::: PROVIDED DATA

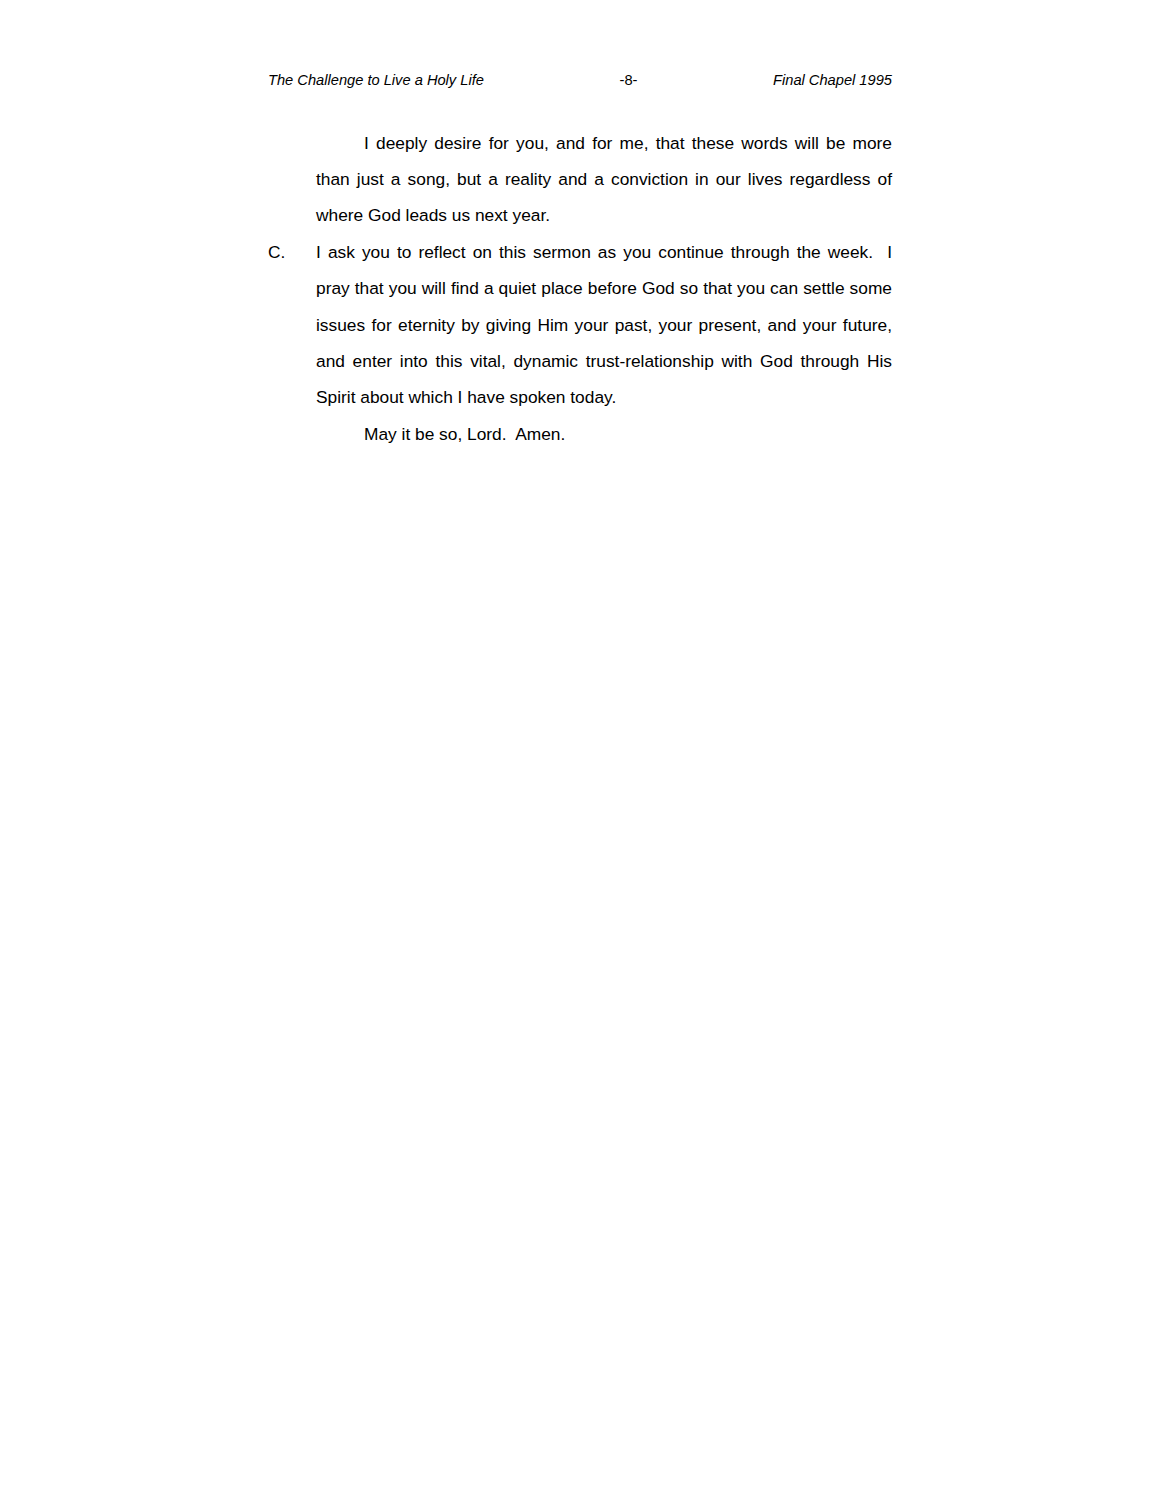The Challenge to Live a Holy Life -8- Final Chapel 1995
I deeply desire for you, and for me, that these words will be more than just a song, but a reality and a conviction in our lives regardless of where God leads us next year.
C. I ask you to reflect on this sermon as you continue through the week. I pray that you will find a quiet place before God so that you can settle some issues for eternity by giving Him your past, your present, and your future, and enter into this vital, dynamic trust-relationship with God through His Spirit about which I have spoken today.
May it be so, Lord. Amen.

::::::

# [WHAT NEEDS TO BE DONE]
Write out every line, unchanged, from the one containing "I deeply desire" through the closing line of the data.

# [PROBLEM SOLUTION]
I deeply desire for you, and for me, that these words will be more than just a song, but a reality and a conviction in our lives regardless of where God leads us next year.
C. I ask you to reflect on this sermon as you continue through the week. I pray that you will find a quiet place before God so that you can settle some issues for eternity by giving Him your past, your present, and your future, and enter into this vital, dynamic trust-relationship with God through His Spirit about which I have spoken today.
May it be so, Lord. Amen.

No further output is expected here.